> _Activity_:
Your task is to restate every entry below word for word and omit the images.

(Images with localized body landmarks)
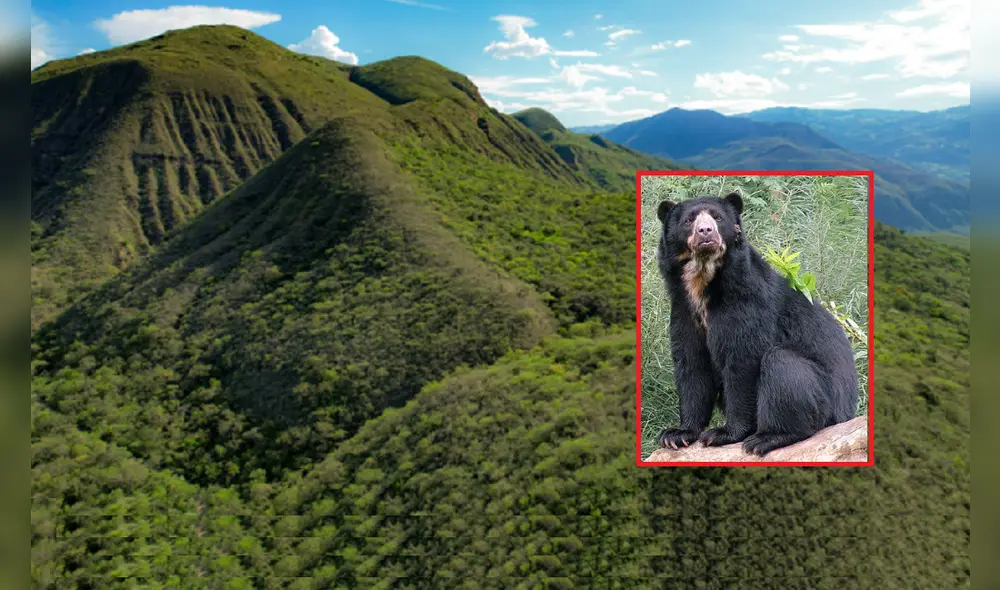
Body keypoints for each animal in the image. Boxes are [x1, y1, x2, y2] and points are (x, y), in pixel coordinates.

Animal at [654, 192, 858, 456]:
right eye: (689, 221)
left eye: (718, 218)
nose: (706, 232)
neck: (703, 282)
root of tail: (848, 412)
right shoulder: (683, 311)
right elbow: (692, 364)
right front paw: (676, 434)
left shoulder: (747, 307)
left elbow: (743, 363)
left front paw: (723, 433)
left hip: (827, 398)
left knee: (782, 364)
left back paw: (768, 437)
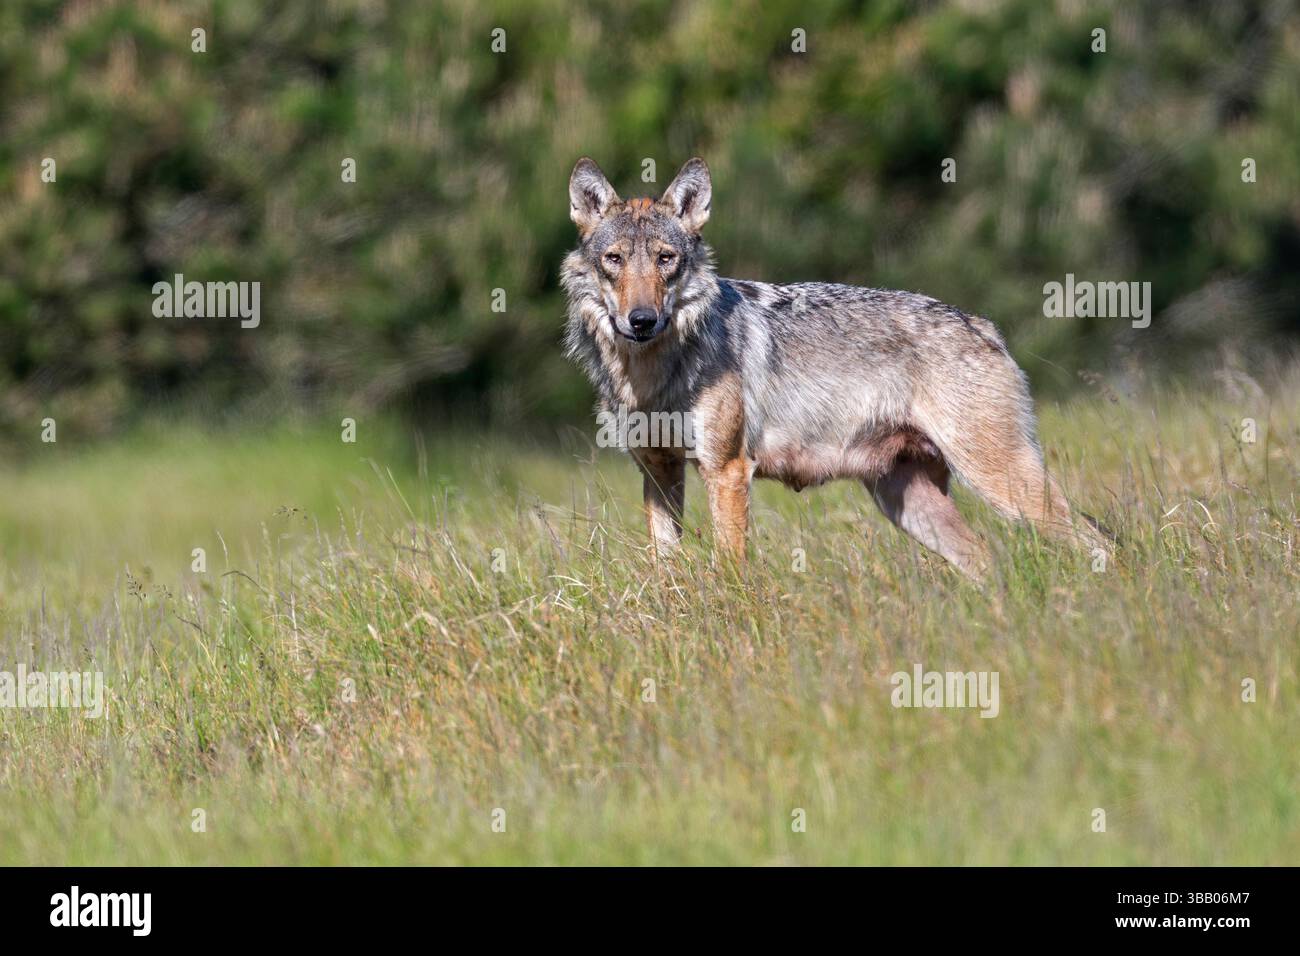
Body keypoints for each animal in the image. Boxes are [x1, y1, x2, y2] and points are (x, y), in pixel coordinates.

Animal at [562, 157, 1106, 578]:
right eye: (614, 259)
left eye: (666, 259)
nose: (642, 320)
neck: (652, 373)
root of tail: (980, 324)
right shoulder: (658, 471)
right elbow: (665, 567)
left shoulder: (728, 471)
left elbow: (730, 568)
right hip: (908, 503)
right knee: (986, 558)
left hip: (1002, 482)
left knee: (1099, 542)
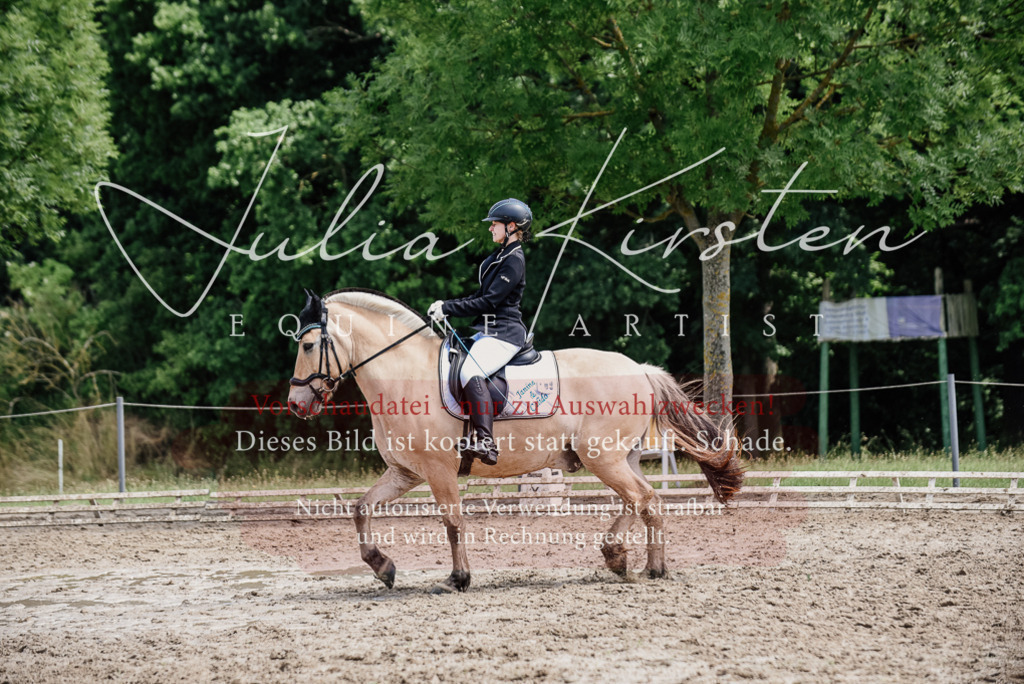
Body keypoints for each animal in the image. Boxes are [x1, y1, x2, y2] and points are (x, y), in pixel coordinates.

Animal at [287, 288, 743, 593]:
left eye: (308, 345)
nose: (295, 403)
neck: (404, 374)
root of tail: (641, 369)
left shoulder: (438, 471)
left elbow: (453, 522)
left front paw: (458, 579)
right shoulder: (405, 472)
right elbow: (361, 509)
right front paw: (383, 567)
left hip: (603, 459)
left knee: (642, 498)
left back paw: (628, 560)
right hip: (618, 458)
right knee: (646, 500)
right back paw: (642, 564)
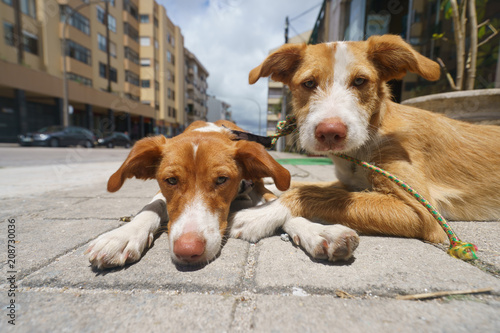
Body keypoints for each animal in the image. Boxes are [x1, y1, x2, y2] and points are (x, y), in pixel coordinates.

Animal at [229, 33, 500, 254]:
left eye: (360, 81)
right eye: (308, 83)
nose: (330, 133)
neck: (365, 145)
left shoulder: (422, 211)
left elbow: (313, 193)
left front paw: (263, 213)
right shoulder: (348, 182)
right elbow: (310, 185)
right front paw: (269, 189)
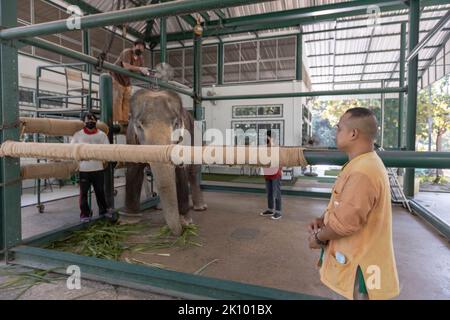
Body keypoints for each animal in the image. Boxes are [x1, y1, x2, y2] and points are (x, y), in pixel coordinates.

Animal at [123, 89, 207, 236]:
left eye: (176, 124)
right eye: (139, 125)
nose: (181, 231)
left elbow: (180, 173)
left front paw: (186, 221)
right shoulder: (131, 138)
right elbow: (133, 170)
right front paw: (128, 221)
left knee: (192, 172)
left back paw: (199, 208)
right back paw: (161, 208)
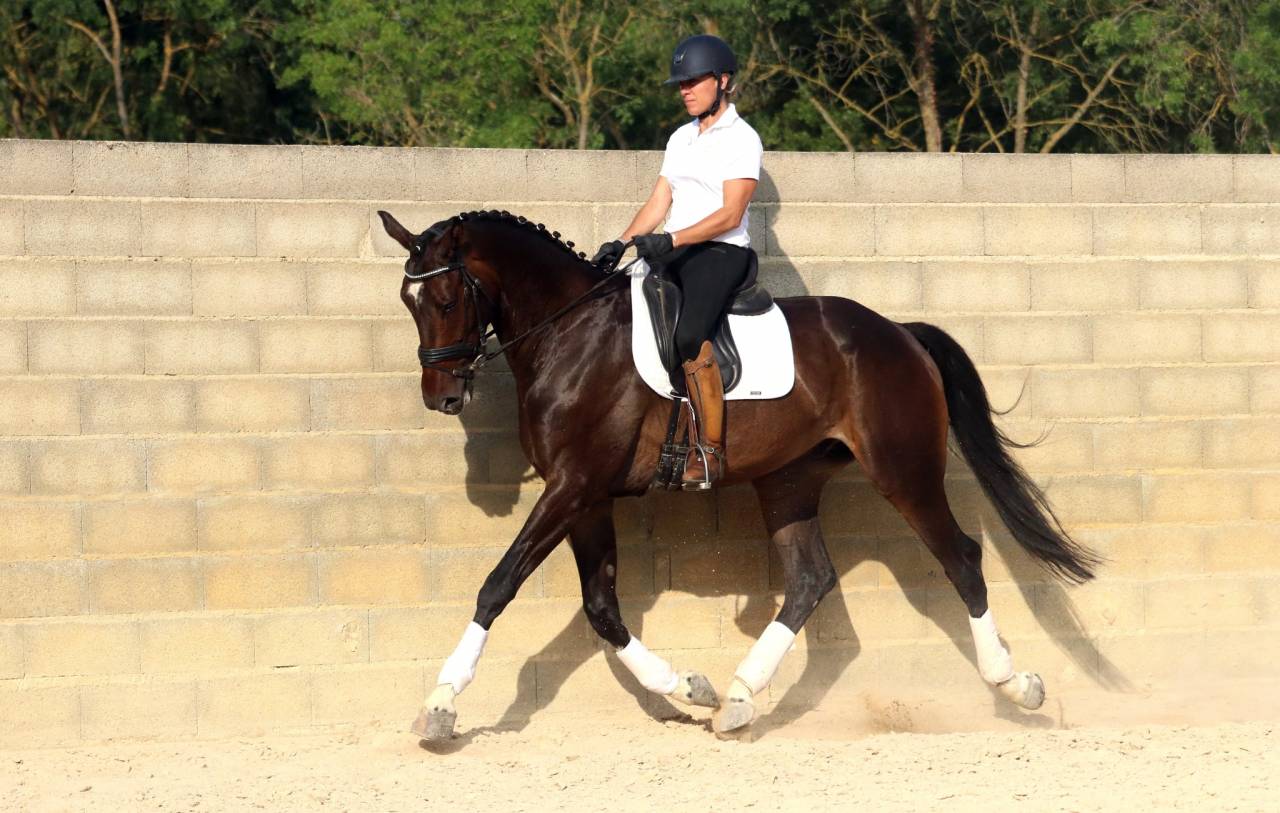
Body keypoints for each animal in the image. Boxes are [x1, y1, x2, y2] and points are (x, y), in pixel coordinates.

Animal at [377, 208, 1098, 741]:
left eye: (446, 296)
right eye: (410, 301)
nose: (441, 395)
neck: (569, 334)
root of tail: (899, 332)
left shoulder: (572, 486)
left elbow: (498, 585)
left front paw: (440, 703)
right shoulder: (585, 496)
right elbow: (603, 610)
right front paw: (689, 688)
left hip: (904, 470)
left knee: (962, 559)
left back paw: (1017, 685)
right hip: (788, 480)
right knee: (809, 578)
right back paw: (740, 699)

> _Answer section_:
Body keypoints for each animal in the image. Boxes are [x1, y1, x2, y2] and points are (x, y), in pixel coordinates.

Animal at [654, 192, 858, 456]:
right eye: (689, 221)
left eye: (718, 218)
nose: (706, 232)
neck: (703, 282)
root of tail: (848, 412)
right shoulder: (683, 311)
right elbow: (692, 364)
right front paw: (676, 434)
left shoulder: (747, 307)
left elbow: (743, 363)
left front paw: (723, 433)
left hip: (827, 398)
left knee: (782, 364)
left back paw: (768, 437)
Body keypoints for each animal in the image. Boxes are [x1, y1, x2, y2] and points are (x, y), in pixel coordinates.

Animal at [562, 157, 1106, 578]:
right eye: (614, 259)
left eye: (666, 259)
nose: (642, 320)
neck: (652, 373)
root of tail: (980, 324)
right shoulder: (658, 471)
right elbow: (665, 567)
left shoulder: (728, 471)
left elbow: (730, 568)
right hip: (908, 503)
right knee: (986, 558)
left hip: (1002, 482)
left knee: (1099, 542)
Body keypoints for each animal in the image. Boxes are [x1, y1, x2, y2] and points are (x, y), in pixel coordinates.

Animal at [287, 288, 743, 593]:
left eye: (308, 345)
nose: (295, 403)
neck: (404, 374)
root of tail: (641, 369)
left shoulder: (438, 471)
left elbow: (453, 522)
left front paw: (458, 579)
right shoulder: (405, 472)
right elbow: (361, 509)
right front paw: (383, 567)
left hip: (603, 459)
left knee: (642, 498)
left back paw: (628, 560)
right hip: (618, 458)
right knee: (646, 500)
right back paw: (642, 564)
Body keypoints for each animal in the image. Boxes are [x1, y1, x2, y2] and points are (x, y), in pixel coordinates.

Animal at [229, 33, 500, 254]:
left eye: (360, 81)
right eye: (308, 83)
nose: (330, 133)
neck: (365, 145)
left shoulder: (422, 211)
left elbow: (313, 193)
left front paw: (263, 213)
right shoulder: (348, 182)
right elbow: (310, 185)
right front paw: (269, 189)
Body keypoints for each animal in the image. Boxes are [x1, y1, x2, y2] and points are (x, y), in pixel coordinates.

Animal at [123, 89, 207, 236]:
left eye: (176, 124)
right eye: (139, 125)
nose: (181, 231)
left elbow: (180, 173)
left front paw: (186, 221)
right shoulder: (131, 138)
right elbow: (133, 170)
right front paw: (128, 221)
left knee: (192, 172)
left back paw: (199, 208)
right back paw: (161, 208)
Body keypoints for each animal in the image. Boxes are [x1, y1, x2, y2] and points are (x, y), in pixel coordinates.

Animal at [377, 208, 1098, 741]:
left eye: (446, 296)
right eye: (410, 301)
nose: (441, 395)
neck: (569, 334)
root of tail: (899, 332)
left shoulder: (572, 486)
left elbow: (498, 585)
left front paw: (440, 703)
right shoulder: (585, 496)
right elbow: (603, 610)
right front paw: (689, 688)
left hip: (904, 470)
left knee: (962, 559)
left back paw: (1017, 685)
right hip: (788, 480)
right knee: (809, 578)
right back paw: (740, 699)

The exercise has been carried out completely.